What the task requires ->
Reproduce each of the following records word for word, keeping every line and symbol unchanged.

Extracted data ->
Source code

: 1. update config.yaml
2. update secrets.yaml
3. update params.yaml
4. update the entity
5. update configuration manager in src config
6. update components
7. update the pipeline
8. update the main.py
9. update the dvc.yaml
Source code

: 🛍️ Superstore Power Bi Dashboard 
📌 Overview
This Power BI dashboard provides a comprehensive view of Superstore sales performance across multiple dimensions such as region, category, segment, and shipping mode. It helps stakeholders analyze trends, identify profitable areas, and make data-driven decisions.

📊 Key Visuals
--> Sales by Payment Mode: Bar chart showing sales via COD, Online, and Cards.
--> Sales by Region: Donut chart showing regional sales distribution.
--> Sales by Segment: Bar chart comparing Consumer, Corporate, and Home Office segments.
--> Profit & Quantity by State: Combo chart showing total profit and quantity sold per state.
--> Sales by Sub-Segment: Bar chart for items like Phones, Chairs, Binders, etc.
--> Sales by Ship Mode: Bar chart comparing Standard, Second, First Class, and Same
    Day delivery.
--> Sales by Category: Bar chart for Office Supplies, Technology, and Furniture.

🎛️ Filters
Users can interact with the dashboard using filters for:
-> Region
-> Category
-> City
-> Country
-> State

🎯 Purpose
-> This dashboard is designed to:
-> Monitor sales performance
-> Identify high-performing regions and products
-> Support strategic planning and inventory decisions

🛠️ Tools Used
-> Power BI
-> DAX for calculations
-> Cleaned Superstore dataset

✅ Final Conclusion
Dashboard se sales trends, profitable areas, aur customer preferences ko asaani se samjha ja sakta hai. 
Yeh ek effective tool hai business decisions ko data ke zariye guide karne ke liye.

Problem solution ->
Source code

: 1. update config.yaml
2. update secrets.yaml
3. update params.yaml
4. update the entity
5. update configuration manager in src config
6. update components
7. update the pipeline
8. update the main.py
9. update the dvc.yaml
Source code

: 🛍️ Superstore Power Bi Dashboard 
📌 Overview
This Power BI dashboard provides a comprehensive view of Superstore sales performance across multiple dimensions such as region, category, segment, and shipping mode. It helps stakeholders analyze trends, identify profitable areas, and make data-driven decisions.

📊 Key Visuals
--> Sales by Payment Mode: Bar chart showing sales via COD, Online, and Cards.
--> Sales by Region: Donut chart showing regional sales distribution.
--> Sales by Segment: Bar chart comparing Consumer, Corporate, and Home Office segments.
--> Profit & Quantity by State: Combo chart showing total profit and quantity sold per state.
--> Sales by Sub-Segment: Bar chart for items like Phones, Chairs, Binders, etc.
--> Sales by Ship Mode: Bar chart comparing Standard, Second, First Class, and Same
    Day delivery.
--> Sales by Category: Bar chart for Office Supplies, Technology, and Furniture.

🎛️ Filters
Users can interact with the dashboard using filters for:
-> Region
-> Category
-> City
-> Country
-> State

🎯 Purpose
-> This dashboard is designed to:
-> Monitor sales performance
-> Identify high-performing regions and products
-> Support strategic planning and inventory decisions

🛠️ Tools Used
-> Power BI
-> DAX for calculations
-> Cleaned Superstore dataset

✅ Final Conclusion
Dashboard se sales trends, profitable areas, aur customer preferences ko asaani se samjha ja sakta hai. 
Yeh ek effective tool hai business decisions ko data ke zariye guide karne ke liye.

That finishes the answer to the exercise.